Modeling Noise as a Bernoulli-Gaussian Process

Abstract

Transmission medium is always perturbed by noise with a random nature which can be characterized by taking a sequence of noise samples and, after analyzing the sequence, attributing a probabilistic model to represent the randomness of the noise. If thermal noise (receiver generated) is the only noise impairing the transmission (our only focus is digital transmission) the memoryless stationary discrete-time Gaussian process is the best model to probabilistically represent the noise. The mathematical representation of the transmission medium in such a situation yields the well known Gaussian Channel. As Information Theory points out, for a fixed noise power, the Gaussian channel is the worst channel to send information through.
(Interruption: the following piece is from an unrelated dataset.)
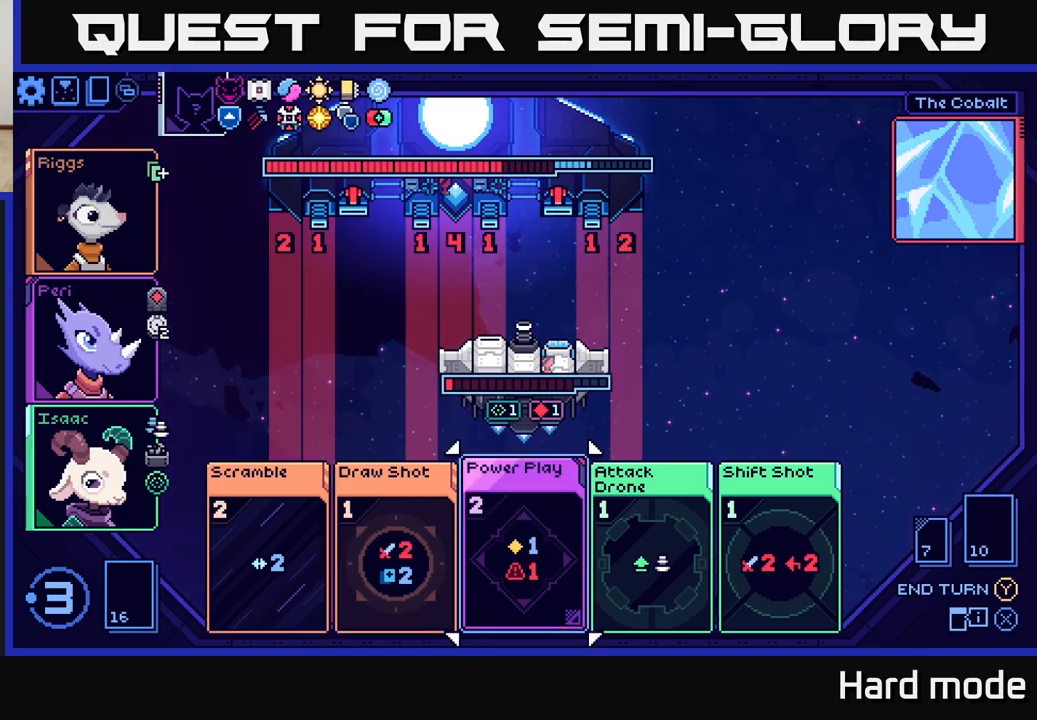
{"buttons": [], "left_stick": "left", "events": [[100, "left_stick", "right"], [250, "left_stick", "center"], [383, "left_stick", "left"]]}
If thermal noise is not the only noise impairing the transmission (as in sonar communication and power line communication) finding the probabilistic model other than the single-parameter Gaussian process, which best match the noise can much improve the communication system design. The Bernoulli-Gaussian process, a three parameters model, is a common considered option. Finding the three parameters of the Bernoulli-Gaussian model (from known noise samples) is a formidable task that can be made simpler by considering the (original) results presented in the current paper. The Bernoulli-Gaussian model can be characterized, analytically, by using the noise power and two additional quantities: the expectation of the absolute value of the noise process plus the expected value of the third power of the absolute value. In practice the parameters would be calculated using estimates of the mentioned expected values. The communication system design can be much improved if a well fit Bernoulli-Gaussian stochastic process is selected to model the noise. This is an alternative to model the communication using power lines which is often modeled as Middleton Class-A. The rate harvested when modeling the medium as a Bernoulli-Gaussian channel, it is shown, is increased when compared to modeling the medium with the easily obtained Gaussian channel.